Back then in the day, 
When I didn't care about others feelings,
When I wouldn't even look at you for more than second,
When I didn't even wonder what you were thinking,
When your presence was even that,
Have I grown weakly to care about the mere feelings that could be there,
For why has this grown upon,
A responsibility, I wish not to keep
Even, when others are being nice to be I surely see,
But its not real,
I say because its only out of pity,
A paranoia thing,
I could say to shake the tides of today,
For, no one has ever given me a true chance before until today,
Maybe, that's why I changed suddenly
From the girl I used to be,
To the women I am to be,
Maybe change is different yet good,
But I believe this change is sticking for good,
And no one will dare cross me,
For I have nothing to hold back for the future,
That will be open to me.

A feeling I can't shake

A feeling I can't shalke of being left confused,
For sometimes I know nothing of what I do,
Wither right or wrong.
I will never know how to be complete in weary.
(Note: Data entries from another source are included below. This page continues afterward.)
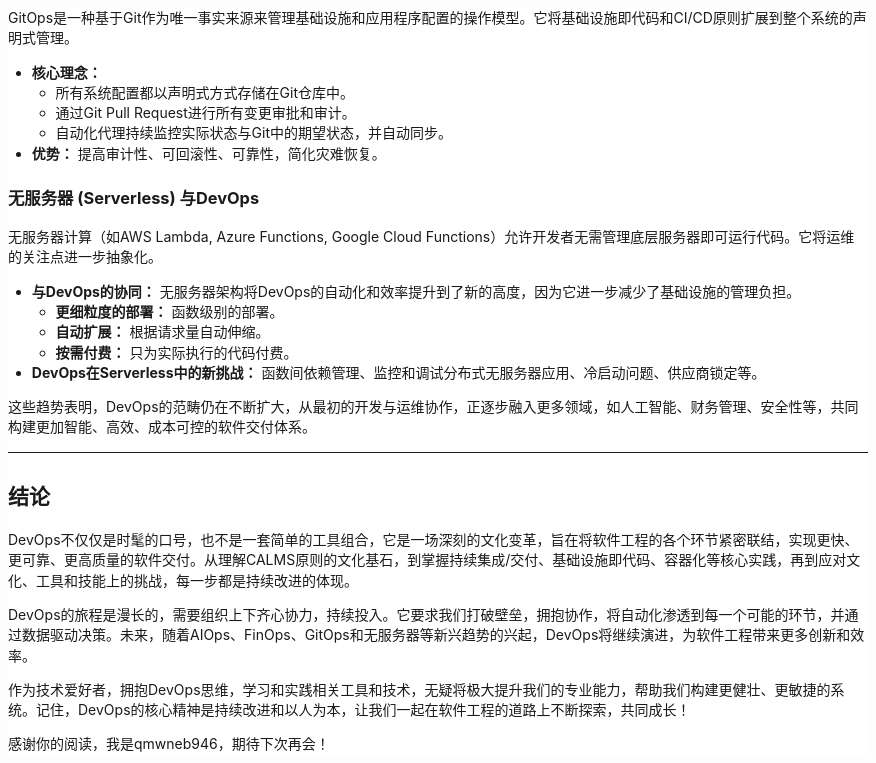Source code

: GitOps是一种基于Git作为唯一事实来源来管理基础设施和应用程序配置的操作模型。它将基础设施即代码和CI/CD原则扩展到整个系统的声明式管理。

*   **核心理念：**
    *   所有系统配置都以声明式方式存储在Git仓库中。
    *   通过Git Pull Request进行所有变更审批和审计。
    *   自动化代理持续监控实际状态与Git中的期望状态，并自动同步。
*   **优势：** 提高审计性、可回滚性、可靠性，简化灾难恢复。

### 无服务器 (Serverless) 与DevOps

无服务器计算（如AWS Lambda, Azure Functions, Google Cloud Functions）允许开发者无需管理底层服务器即可运行代码。它将运维的关注点进一步抽象化。

*   **与DevOps的协同：** 无服务器架构将DevOps的自动化和效率提升到了新的高度，因为它进一步减少了基础设施的管理负担。
    *   **更细粒度的部署：** 函数级别的部署。
    *   **自动扩展：** 根据请求量自动伸缩。
    *   **按需付费：** 只为实际执行的代码付费。
*   **DevOps在Serverless中的新挑战：** 函数间依赖管理、监控和调试分布式无服务器应用、冷启动问题、供应商锁定等。

这些趋势表明，DevOps的范畴仍在不断扩大，从最初的开发与运维协作，正逐步融入更多领域，如人工智能、财务管理、安全性等，共同构建更加智能、高效、成本可控的软件交付体系。

---

## 结论

DevOps不仅仅是时髦的口号，也不是一套简单的工具组合，它是一场深刻的文化变革，旨在将软件工程的各个环节紧密联结，实现更快、更可靠、更高质量的软件交付。从理解CALMS原则的文化基石，到掌握持续集成/交付、基础设施即代码、容器化等核心实践，再到应对文化、工具和技能上的挑战，每一步都是持续改进的体现。

DevOps的旅程是漫长的，需要组织上下齐心协力，持续投入。它要求我们打破壁垒，拥抱协作，将自动化渗透到每一个可能的环节，并通过数据驱动决策。未来，随着AIOps、FinOps、GitOps和无服务器等新兴趋势的兴起，DevOps将继续演进，为软件工程带来更多创新和效率。

作为技术爱好者，拥抱DevOps思维，学习和实践相关工具和技术，无疑将极大提升我们的专业能力，帮助我们构建更健壮、更敏捷的系统。记住，DevOps的核心精神是持续改进和以人为本，让我们一起在软件工程的道路上不断探索，共同成长！

感谢你的阅读，我是qmwneb946，期待下次再会！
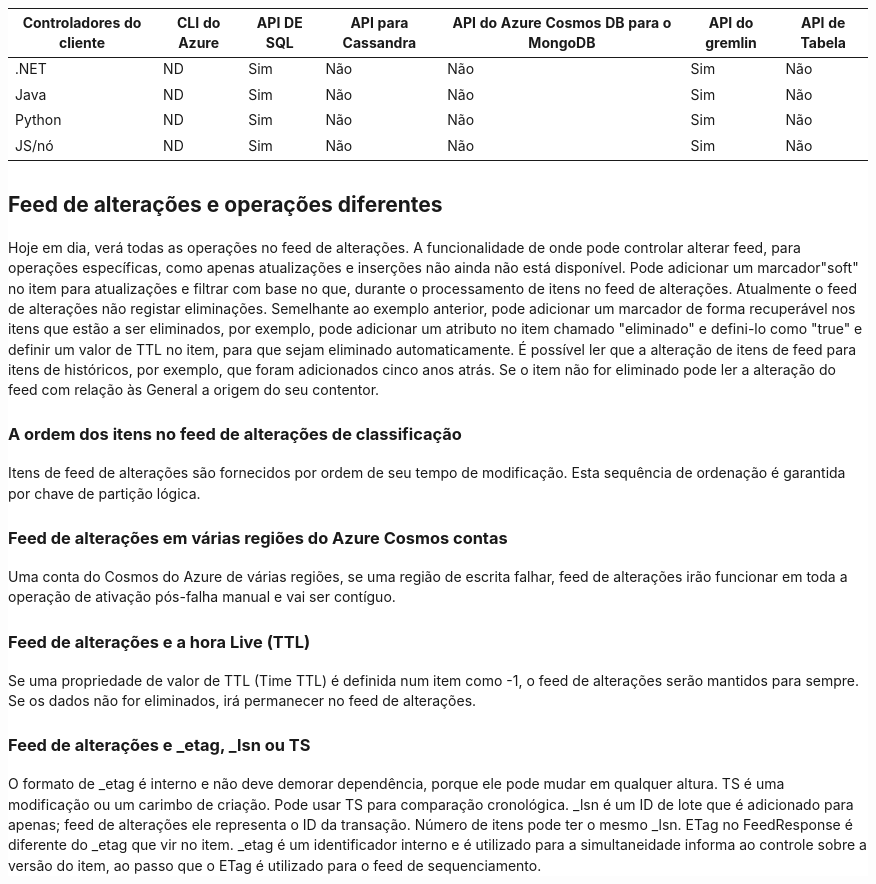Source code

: | **Controladores do cliente** | **CLI do Azure** | **API DE SQL** | **API para Cassandra** | **API do Azure Cosmos DB para o MongoDB** | **API do gremlin**|**API de Tabela** |
| --- | --- | --- | --- | --- | --- | --- |
| .NET | ND | Sim | Não | Não | Sim | Não |
|Java|ND|Sim|Não|Não|Sim|Não|
|Python|ND|Sim|Não|Não|Sim|Não|
|JS/nó|ND|Sim|Não|Não|Sim|Não|

## <a name="change-feed-and-different-operations"></a>Feed de alterações e operações diferentes

Hoje em dia, verá todas as operações no feed de alterações. A funcionalidade de onde pode controlar alterar feed, para operações específicas, como apenas atualizações e inserções não ainda não está disponível. Pode adicionar um marcador"soft" no item para atualizações e filtrar com base no que, durante o processamento de itens no feed de alterações. Atualmente o feed de alterações não registar eliminações. Semelhante ao exemplo anterior, pode adicionar um marcador de forma recuperável nos itens que estão a ser eliminados, por exemplo, pode adicionar um atributo no item chamado "eliminado" e defini-lo como "true" e definir um valor de TTL no item, para que sejam eliminado automaticamente. É possível ler que a alteração de itens de feed para itens de históricos, por exemplo, que foram adicionados cinco anos atrás. Se o item não for eliminado pode ler a alteração do feed com relação às General a origem do seu contentor.

### <a name="sort-order-of-items-in-change-feed"></a>A ordem dos itens no feed de alterações de classificação

Itens de feed de alterações são fornecidos por ordem de seu tempo de modificação. Esta sequência de ordenação é garantida por chave de partição lógica.

### <a name="change-feed-in-multi-region-azure-cosmos-accounts"></a>Feed de alterações em várias regiões do Azure Cosmos contas

Uma conta do Cosmos do Azure de várias regiões, se uma região de escrita falhar, feed de alterações irão funcionar em toda a operação de ativação pós-falha manual e vai ser contíguo.

### <a name="change-feed-and-time-to-live-ttl"></a>Feed de alterações e a hora Live (TTL)

Se uma propriedade de valor de TTL (Time TTL) é definida num item como -1, o feed de alterações serão mantidos para sempre. Se os dados não for eliminados, irá permanecer no feed de alterações.  

### <a name="change-feed-and-etag-lsn-or-ts"></a>Feed de alterações e _etag, _lsn ou TS

O formato de _etag é interno e não deve demorar dependência, porque ele pode mudar em qualquer altura. TS é uma modificação ou um carimbo de criação. Pode usar TS para comparação cronológica. _lsn é um ID de lote que é adicionado para apenas; feed de alterações ele representa o ID da transação. Número de itens pode ter o mesmo _lsn. ETag no FeedResponse é diferente do _etag que vir no item. _etag é um identificador interno e é utilizado para a simultaneidade informa ao controle sobre a versão do item, ao passo que o ETag é utilizado para o feed de sequenciamento.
None the less,  it seems to be going correctly.
Just the hope of justice turns unjustly,
People turning on you constantly,
Is it because i'm joyful,
You try to take the joy away,
Or maybe that I am a pain,
Which would kill me deeply to say,
Either way,
With the looks of anger upon your eyes,
You gaze as me like I should die.
Yet, I did nothing to you,
Not a mutter of your name,
Not even an essence of you,
Yet, we play this foolish game,
And even talking about this brings up the refer of who you are,
I shall be ashamed,
For I know better that to play something that will never be done,
I lose because you certainly have won.